Kutipan teks ▸
_____
Menurut tingkat stratifikasinya perempuan pada rumahtangga sampel memiliki hak kepemilikan secara adat (customary right of posession1) lebih dari 52,7 persen dengan 35,8 persen pada stratum atas 11,5 persen pada stratum menengah dan 5,4 persen pada stratum bawah. Selanjutnya, lebih dari 34,2 persen, sekitar 18,0 persen luas lahan stratum atas, 10,4 persen luas lahan stratum menengah dan 5,7 persen luas lahan stratum bawah merupakan lahan dimana perempuan memiliki hak pembagian secara khusus (exclusive right of disposal)2 atas kepemilikan lahan. Sedangkan perempuan juga memiliki hak kepemilikan secara sah (customary legal right)3 sama dengan laki-laki lebih dari 5,1 persen luas lahan stratum atas yang dimiliki oleh rumahtangga kasus, 5,6 persen luas lahan stratum menengah dan 2,5 persen luas lahan pada stratum bawah. Dari pola pengambilan keputusan tersebut diketahui bahwa meskipun persentasenya lebih rendah dari laki-laki, namun perempuan memiliki partisipasi dalam pengambilan keputusan yang cukup tinggi karena selain sebesar 21,4 persen pengambilan keputusan dilakukan oleh perempuan sendiri, masih terjadi pengambilan keputusan yang melibatkan perempuan sebanyak 37,1 persen. Menurut pemaparan responden dalam FGD dan wawancara mendalam yang dilakukan di kampung Cisalimar diungkapkan bahwa perempuan dan laki-laki tetap menjadi pelaku utama dan penentu utama atas masing-masing sumberdaya agraria yang dimilikinya, namun keduanya tetap saling membantu dalam pengelolaannya.
1
Perempuan memiliki hak kepemilikan secara adat, atau yang disebut oleh Mugniesyah sebagai customary right of posession sebanyak lebih dari jumlah lahan yang dimiliki oleh laki-laki. 2 Perempuan mempunyai hak pembagian secara khusus sebanyak lebih dari jumlah persentase yang dimiliki oleh perempuan 3 Perempuan memiliki hak yang sama dengan laki-laki untuk memiliki lahan secara individu sebanyak lebih dari persentase lahan gono-gini.
_____
Data yang diolah ▸
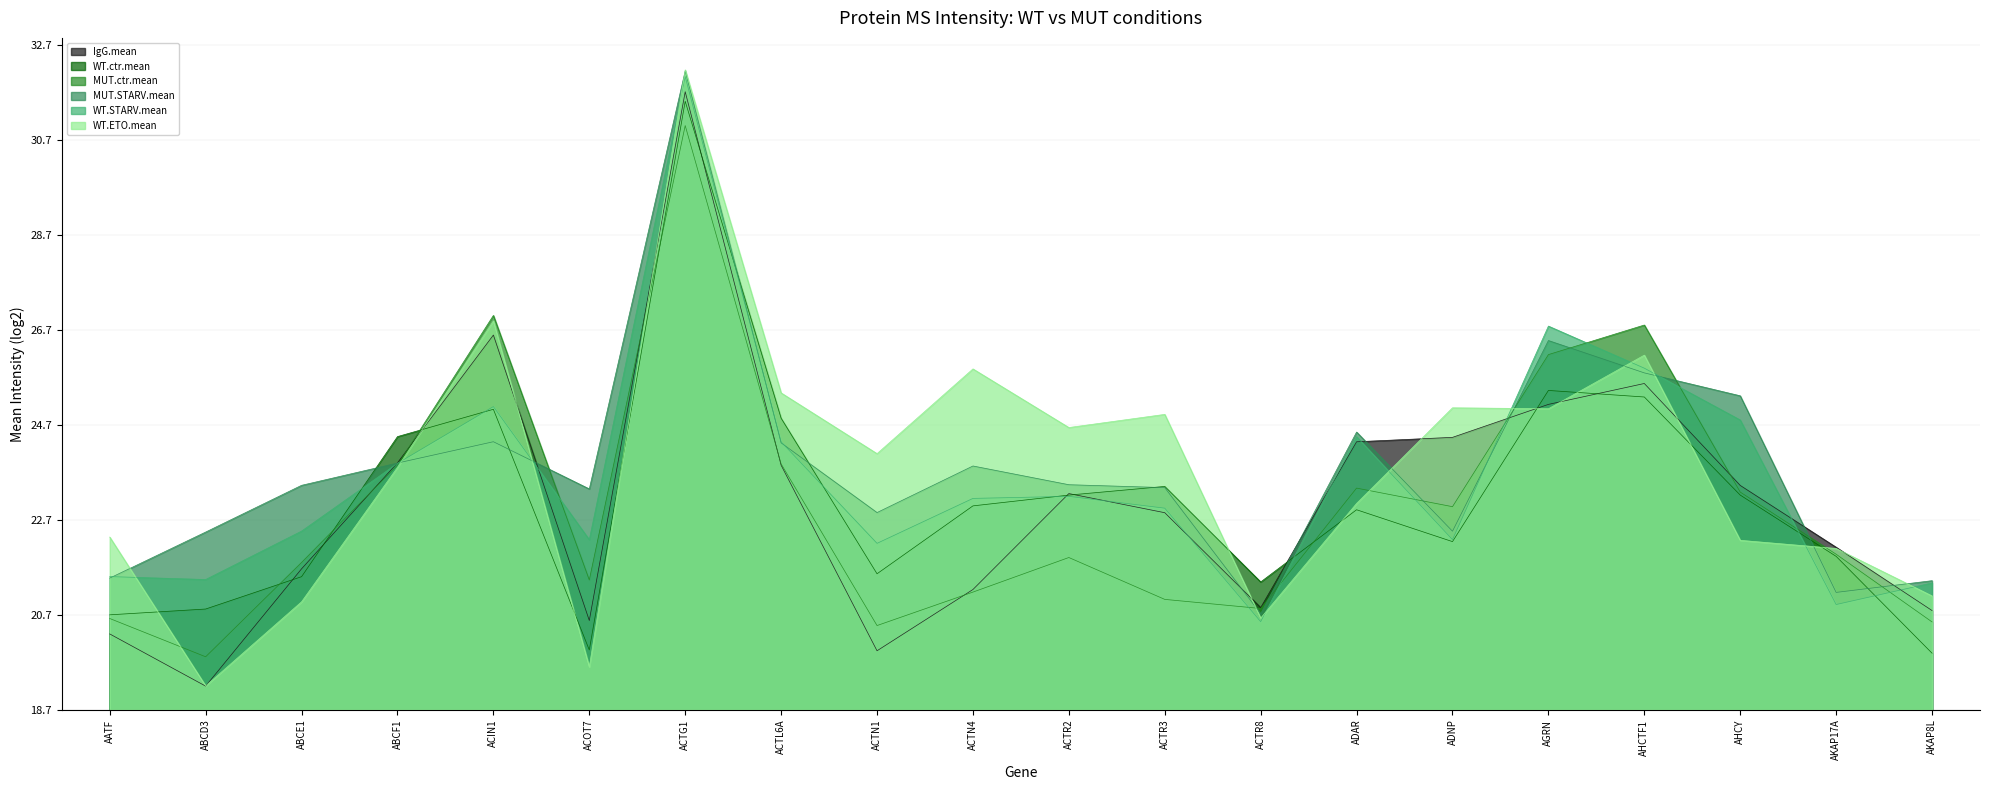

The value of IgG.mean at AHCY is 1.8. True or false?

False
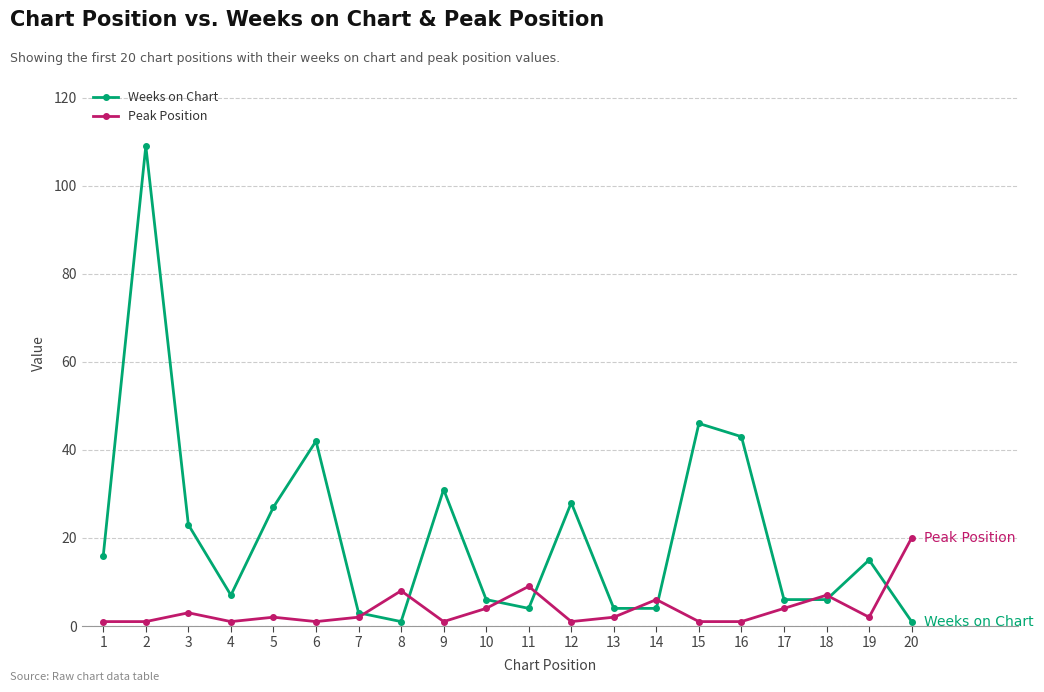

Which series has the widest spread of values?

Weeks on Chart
_____
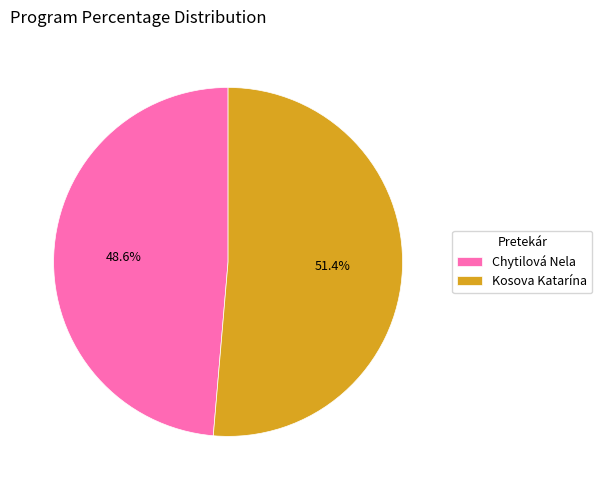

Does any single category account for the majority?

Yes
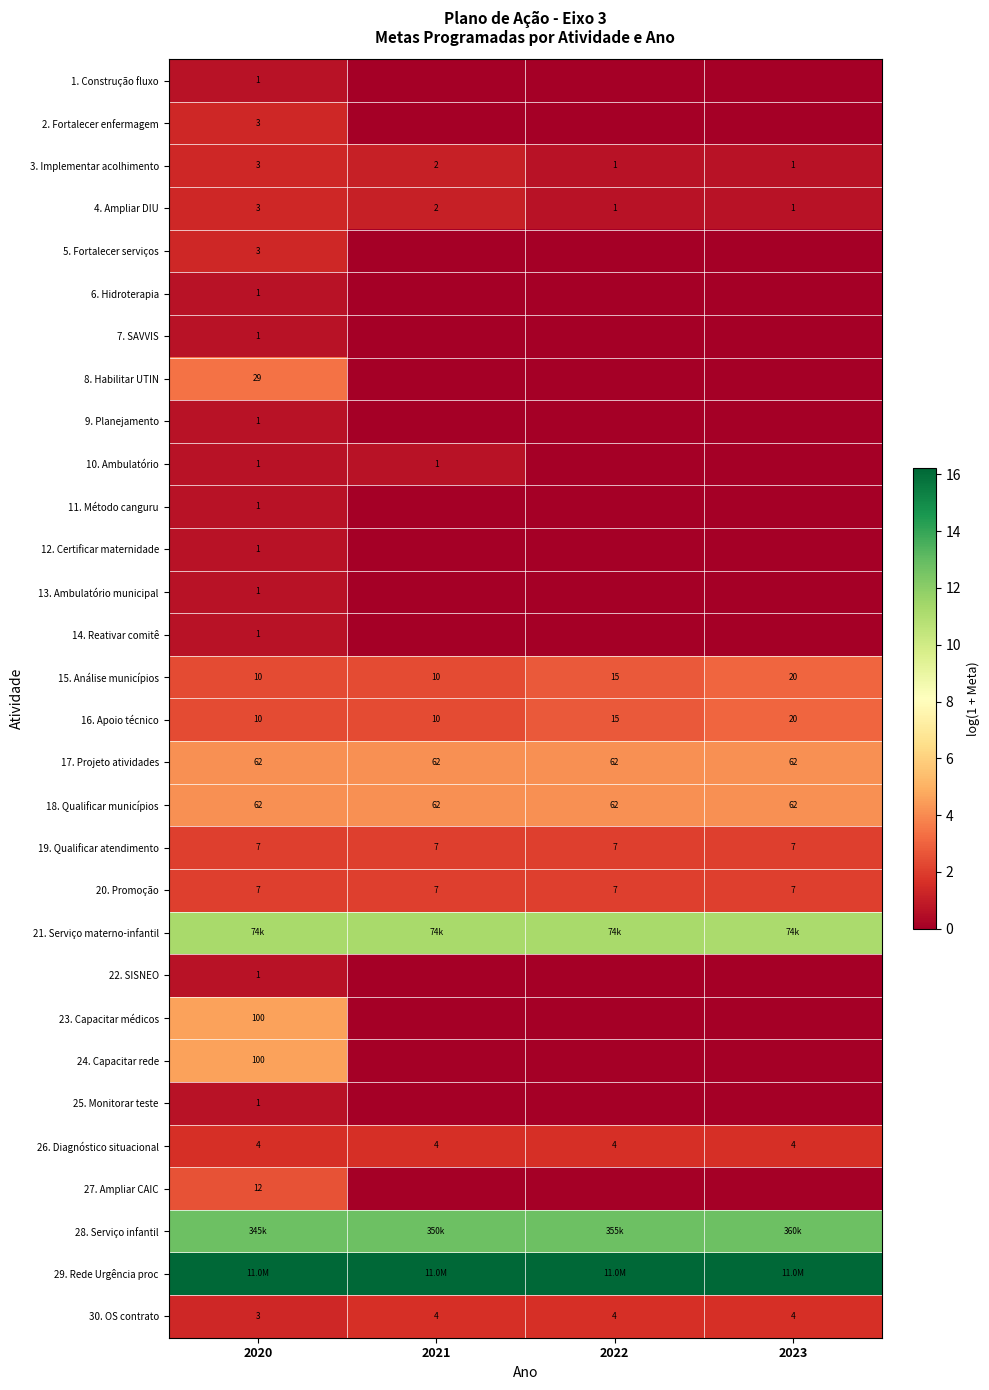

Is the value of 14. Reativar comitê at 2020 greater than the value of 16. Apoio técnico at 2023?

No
_____
Ketentuan tugas ▸
A) Menurut kutipan tentang hak perempuan atas lahan, berapa persen pengambilan keputusan dilakukan oleh perempuan sendiri?
B) Salin ulang baris-baris di catatan, mulai dari baris yang berisi "The value of IgG.mean" terus sampai baris yang berisi "Which series has the widest spread of values?", kedua baris itu ikut disalin. Gambarnya jangan dimasukkan ke jawaban.

Jawaban tertulis ▸
A) 21,4 persen.

B)
The value of IgG.mean at AHCY is 1.8. True or false?

False

Which series has the widest spread of values?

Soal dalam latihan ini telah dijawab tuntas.